[Page images and extracted text]

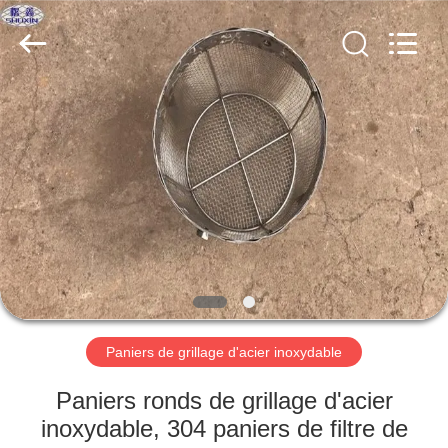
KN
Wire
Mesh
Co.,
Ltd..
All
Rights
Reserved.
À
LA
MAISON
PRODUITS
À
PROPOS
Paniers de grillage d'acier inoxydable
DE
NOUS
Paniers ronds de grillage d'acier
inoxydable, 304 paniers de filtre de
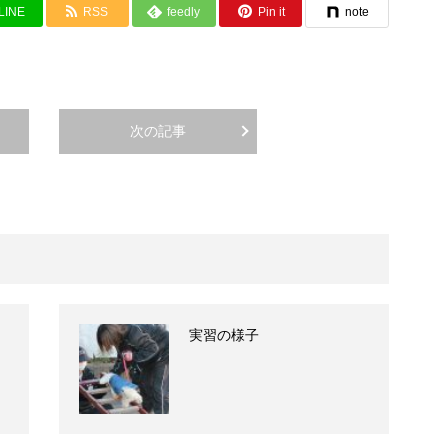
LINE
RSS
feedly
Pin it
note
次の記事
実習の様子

...

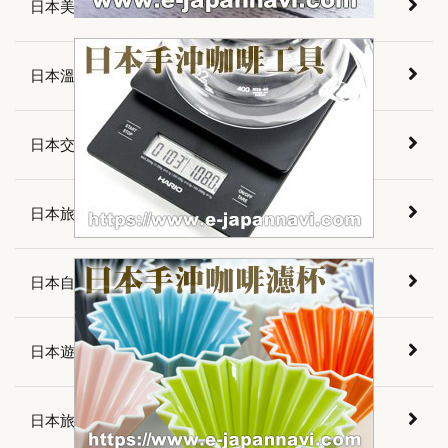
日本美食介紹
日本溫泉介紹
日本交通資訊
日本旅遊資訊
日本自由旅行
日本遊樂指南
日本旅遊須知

▶ EXERCISE PROMPT: Write only the number of lines in the data above that include "inoxydable".

▶ REPLY: 2